I'm consistently surprised about what makes it into the final version of a story. For instance, the reporter and I were discussing how bloggers discover each other, how we cross-reference posts. Sure, there's medlogs.com, and now Grand Rounds (which she graciously acknowledged). I also mentioned one post which really seemed to put me on the map last year -- "Hard to Swallow", a pun-laden critique of a Austrian nose-picking advocate.

Well, very little of the conversation about blog cross-linking and meme propagation made it into print. But, naturally, my views on nose-picking are prominently excerpted in the sidebar (in stark contrast to the really insightful quotes from Dr. Charles, the Cheerful Oncologist, and others -- I suppose it's appropriate that the print debut of "Dr. Nicholas Genes" is a little... juvenile).

At any rate, the article provides a good survey of doctor blogging, and the various motivations behind it. And the reporter leaves her readers (and interviewees) with some good questions: will blogging improve the doctor-patient relationship? Will it help disseminate medical data amongst peers? Will it "spawn the next Oliver Sacks?"

I've tried to be cognizant of the risks in believing our hype, of overestimating the potential of medical blogs. So it's exciting to hear an outside reporter asking these questions.

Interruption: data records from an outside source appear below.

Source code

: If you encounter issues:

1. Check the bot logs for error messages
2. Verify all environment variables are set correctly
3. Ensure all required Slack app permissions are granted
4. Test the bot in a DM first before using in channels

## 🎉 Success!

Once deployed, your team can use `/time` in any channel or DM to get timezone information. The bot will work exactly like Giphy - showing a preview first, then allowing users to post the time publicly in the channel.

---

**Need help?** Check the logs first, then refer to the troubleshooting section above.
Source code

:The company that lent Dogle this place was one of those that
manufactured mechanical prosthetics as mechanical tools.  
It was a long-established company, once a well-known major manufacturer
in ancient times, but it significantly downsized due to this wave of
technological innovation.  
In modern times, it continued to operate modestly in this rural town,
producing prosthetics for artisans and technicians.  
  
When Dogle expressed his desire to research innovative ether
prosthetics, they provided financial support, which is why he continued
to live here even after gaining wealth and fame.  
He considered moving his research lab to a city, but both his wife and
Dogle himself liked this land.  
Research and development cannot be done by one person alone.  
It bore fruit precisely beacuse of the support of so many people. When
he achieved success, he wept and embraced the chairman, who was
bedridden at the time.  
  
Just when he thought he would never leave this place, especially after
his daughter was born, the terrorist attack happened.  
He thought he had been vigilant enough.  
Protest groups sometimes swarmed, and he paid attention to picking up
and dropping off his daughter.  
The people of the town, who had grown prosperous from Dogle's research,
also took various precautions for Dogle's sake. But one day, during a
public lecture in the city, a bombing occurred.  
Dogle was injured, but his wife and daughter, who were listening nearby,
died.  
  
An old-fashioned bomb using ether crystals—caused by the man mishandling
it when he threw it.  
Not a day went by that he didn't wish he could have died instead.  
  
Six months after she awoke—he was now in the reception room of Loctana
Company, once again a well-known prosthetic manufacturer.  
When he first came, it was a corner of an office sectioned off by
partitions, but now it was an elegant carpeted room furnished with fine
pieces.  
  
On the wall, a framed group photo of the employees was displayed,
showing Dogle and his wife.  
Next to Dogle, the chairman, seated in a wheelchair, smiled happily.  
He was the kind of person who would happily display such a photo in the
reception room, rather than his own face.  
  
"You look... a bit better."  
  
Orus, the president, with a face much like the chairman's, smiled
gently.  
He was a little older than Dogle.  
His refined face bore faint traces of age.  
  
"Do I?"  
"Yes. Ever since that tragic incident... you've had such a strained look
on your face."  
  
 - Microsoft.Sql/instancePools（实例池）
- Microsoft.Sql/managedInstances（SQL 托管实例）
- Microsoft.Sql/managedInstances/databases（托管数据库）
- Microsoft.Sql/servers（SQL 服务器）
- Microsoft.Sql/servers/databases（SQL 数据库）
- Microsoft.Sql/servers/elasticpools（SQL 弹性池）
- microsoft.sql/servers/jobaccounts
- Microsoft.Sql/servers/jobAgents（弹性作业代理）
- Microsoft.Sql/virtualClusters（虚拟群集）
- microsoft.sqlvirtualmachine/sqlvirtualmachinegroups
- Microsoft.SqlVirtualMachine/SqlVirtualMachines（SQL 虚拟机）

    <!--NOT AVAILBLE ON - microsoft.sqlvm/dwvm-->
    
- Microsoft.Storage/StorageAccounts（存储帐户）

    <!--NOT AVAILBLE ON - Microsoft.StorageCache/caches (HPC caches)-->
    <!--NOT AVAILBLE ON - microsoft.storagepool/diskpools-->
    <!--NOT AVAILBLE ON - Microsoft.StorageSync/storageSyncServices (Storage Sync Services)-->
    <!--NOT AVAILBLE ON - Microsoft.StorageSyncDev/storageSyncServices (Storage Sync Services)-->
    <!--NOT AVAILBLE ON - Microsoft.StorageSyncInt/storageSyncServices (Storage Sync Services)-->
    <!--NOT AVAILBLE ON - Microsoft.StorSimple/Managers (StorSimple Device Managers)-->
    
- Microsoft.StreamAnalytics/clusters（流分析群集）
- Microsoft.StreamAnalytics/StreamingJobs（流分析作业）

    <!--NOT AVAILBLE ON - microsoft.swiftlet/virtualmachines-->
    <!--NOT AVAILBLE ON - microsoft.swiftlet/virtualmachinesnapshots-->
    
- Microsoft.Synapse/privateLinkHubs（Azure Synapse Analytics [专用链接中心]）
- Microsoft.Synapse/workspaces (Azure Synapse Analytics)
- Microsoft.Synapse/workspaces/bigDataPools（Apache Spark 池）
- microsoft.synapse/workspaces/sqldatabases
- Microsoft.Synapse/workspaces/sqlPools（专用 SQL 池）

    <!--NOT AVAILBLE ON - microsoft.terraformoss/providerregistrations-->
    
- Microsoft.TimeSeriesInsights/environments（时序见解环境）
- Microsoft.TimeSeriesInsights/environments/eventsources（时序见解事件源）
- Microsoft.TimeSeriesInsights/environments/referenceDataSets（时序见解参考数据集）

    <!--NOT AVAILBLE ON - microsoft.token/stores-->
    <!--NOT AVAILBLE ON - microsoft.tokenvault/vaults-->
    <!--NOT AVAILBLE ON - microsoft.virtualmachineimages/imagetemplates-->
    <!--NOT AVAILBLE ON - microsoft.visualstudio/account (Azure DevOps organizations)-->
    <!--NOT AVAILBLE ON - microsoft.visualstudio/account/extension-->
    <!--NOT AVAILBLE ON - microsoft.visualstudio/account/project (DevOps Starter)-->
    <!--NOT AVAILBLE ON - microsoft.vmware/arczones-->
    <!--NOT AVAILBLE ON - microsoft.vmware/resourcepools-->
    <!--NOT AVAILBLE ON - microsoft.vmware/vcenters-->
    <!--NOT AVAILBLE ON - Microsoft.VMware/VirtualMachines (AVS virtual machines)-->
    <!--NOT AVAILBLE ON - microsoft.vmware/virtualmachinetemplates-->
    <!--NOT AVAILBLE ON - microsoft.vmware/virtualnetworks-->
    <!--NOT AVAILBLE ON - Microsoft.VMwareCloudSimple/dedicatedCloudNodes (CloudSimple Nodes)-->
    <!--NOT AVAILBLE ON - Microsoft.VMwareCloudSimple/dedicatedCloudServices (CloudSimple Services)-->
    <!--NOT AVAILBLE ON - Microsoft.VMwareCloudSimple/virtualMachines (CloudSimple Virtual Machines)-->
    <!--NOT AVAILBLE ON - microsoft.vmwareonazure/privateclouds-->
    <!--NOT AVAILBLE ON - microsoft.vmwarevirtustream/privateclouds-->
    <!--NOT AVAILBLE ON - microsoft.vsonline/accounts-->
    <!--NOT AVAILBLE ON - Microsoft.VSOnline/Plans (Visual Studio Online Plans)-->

And I look forward to learning the answers, in the coming years.

Lacrimation Day

I was standing in the buffet line of one of the many graduation fetes this weekend, next to a dear physician on my school's faculty. But she was suffering:

Distinguished faculty: My eyes are watering, my nose is running, I feel awful.
Me: Allergies?
Distinguished faculty (chuckling): Yeah, how could you tell?

I smiled back and said, for the first time, "Well... I am a doctor."

Not surprisingly, at the ceremony today, quite a few of us graduates, faculty, and family members got a little misty-eyed. Must be the pollen.